Il DOJ di Trump consegna al giudice i documenti Epstein non censurati per una revisione riservata
Punti chiave
- •Il DOJ ha consegnato i documenti Epstein non censurati al giudice federale Emmet Sullivan per una revisione confidenziale in seguito a un'ordinanza del tribunale emessa a luglio.
- •Il procuratore generale ad interim Todd Blanche, che in precedenza era stato avvocato penalista personale di Donald Trump, ha autorizzato la consegna dei documenti.
- •Il DOJ sostiene che i documenti non censurati convalidino dieci censure contestate, la maggior parte delle quali protegge le identità delle vittime o delle potenziali vittime.
- •Il giudice esaminerà i materiali privatamente nell'ambito di una procedura di revisione in camera invece di inserirli nel fascicolo pubblico.
- •La divulgazione è derivata da una causa legale intentata dalla giornalista Katie Phang che contestava l'entità delle censure nella versione pubblica dei fascicoli Epstein.

Il Dipartimento di Giustizia degli Stati Uniti ha consegnato a un giudice federale i documenti non censurati dei fascicoli Epstein per una revisione riservata, un passo che potrebbe aprire la strada a nuove rivelazioni sulla gestione governativa del caso di alto profilo.
Secondo quanto riportato da MeidasTouch News, il DOJ dell'amministrazione Trump ha confermato giovedì di aver consegnato i documenti non censurati per una revisione giudiziaria confidenziale.
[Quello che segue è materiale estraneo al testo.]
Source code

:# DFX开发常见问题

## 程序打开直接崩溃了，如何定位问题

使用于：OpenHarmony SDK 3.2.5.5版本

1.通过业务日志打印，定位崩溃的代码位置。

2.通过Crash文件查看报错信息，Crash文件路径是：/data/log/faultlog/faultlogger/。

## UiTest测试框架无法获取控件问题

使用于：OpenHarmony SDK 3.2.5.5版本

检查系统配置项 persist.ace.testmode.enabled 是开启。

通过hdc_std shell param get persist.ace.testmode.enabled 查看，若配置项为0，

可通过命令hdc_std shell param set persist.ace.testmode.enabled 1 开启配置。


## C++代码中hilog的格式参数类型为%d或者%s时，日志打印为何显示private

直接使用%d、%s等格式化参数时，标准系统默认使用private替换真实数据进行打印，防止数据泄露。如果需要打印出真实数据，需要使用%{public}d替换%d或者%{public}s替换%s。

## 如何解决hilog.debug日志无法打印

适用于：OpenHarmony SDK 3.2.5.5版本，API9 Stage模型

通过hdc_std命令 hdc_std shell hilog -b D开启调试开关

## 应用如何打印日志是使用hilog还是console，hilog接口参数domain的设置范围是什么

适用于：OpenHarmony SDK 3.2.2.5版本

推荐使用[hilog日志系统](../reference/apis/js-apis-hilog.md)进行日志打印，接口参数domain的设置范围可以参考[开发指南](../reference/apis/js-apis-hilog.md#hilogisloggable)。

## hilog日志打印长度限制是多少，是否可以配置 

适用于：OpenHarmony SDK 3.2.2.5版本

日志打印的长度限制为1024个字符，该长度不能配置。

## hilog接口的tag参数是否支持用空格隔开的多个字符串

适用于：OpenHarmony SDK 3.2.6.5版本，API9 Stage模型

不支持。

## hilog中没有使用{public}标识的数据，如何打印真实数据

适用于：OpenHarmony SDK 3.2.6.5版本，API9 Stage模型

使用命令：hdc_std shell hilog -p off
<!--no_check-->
La divulgazione avviene nell'ambito di una causa legale intentata dalla giornalista e analista legale Katie Phang, che ha impugnato l'operato dell'amministrazione Trump per l'eccessiva entità delle censure nella versione pubblica dei fascicoli Epstein.
I documenti giudiziari depositati dal DOJ e condivisi da MeidasTouch News indicano che il procuratore generale ad interim Todd Blanche ha autorizzato la consegna. Blanche, che in precedenza era stato avvocato penalista personale di Donald Trump prima di essere nominato a capo del Dipartimento di Giustizia, ha approvato la presentazione affinché il governo potesse dimostrare le motivazioni alla base delle decisioni di censura nell'attuale versione pubblica dei fascicoli.
Nell'atto depositato, il DOJ sostiene che i documenti non censurati confermano che le giustificazioni dichiarate supportano dieci censure specifiche precedentemente segnalate dal tribunale per la revisione. Secondo il dipartimento, la maggior parte delle censure contestate protegge le identità delle vittime o delle potenziali vittime. Le censure restanti tutelano informazioni personali nonché le identità del personale delle forze dell'ordine e di un assistente procuratore degli Stati Uniti.
Il DOJ ha inoltre riconosciuto che l'indirizzo email personale di Epstein era stato censurato "inavvertitamente" in un documento e ha dichiarato che la censura è stata successivamente rimossa.
Il giudice federale Emmet Sullivan, magistrato anziano del Distretto di Columbia che ha seguito numerosi casi di alto profilo, condurrà la revisione. All'inizio di luglio, il giudice Sullivan aveva ordinato al DOJ di produrre documentazione a supporto di una serie di censure nei fascicoli Epstein.
MeidasTouch News ha riferito che i documenti sono oggetto di una revisione "in camera," ovvero il giudice li esaminerà privatamente invece di inserirli nel fascicolo pubblico. Questo processo consente a Sullivan di valutare autonomamente ciò che il governo ha censurato e di determinare se le giustificazioni del DOJ siano fondate.
I fascicoli Epstein sono stati oggetto di un perdurante interesse pubblico e di contenziosi da quando Epstein, un finanziere facoltoso e prestatore sessuale condannato, morì sotto la custodia federale nell'agosto 2019 in attesa di processo per accuse federali di traffico sessuale. Molteplici parti hanno presentato richieste in base al Freedom of Information Act e cause legali per spingere a una maggiore divulgazione dei documenti governativi relativi al caso.
Lo sviluppo ha attirato l'attenzione pubblica online. Il giornalista Aaron Parnas ha scritto in un post su X che la mossa rappresenta "un passo in più verso la responsabilità."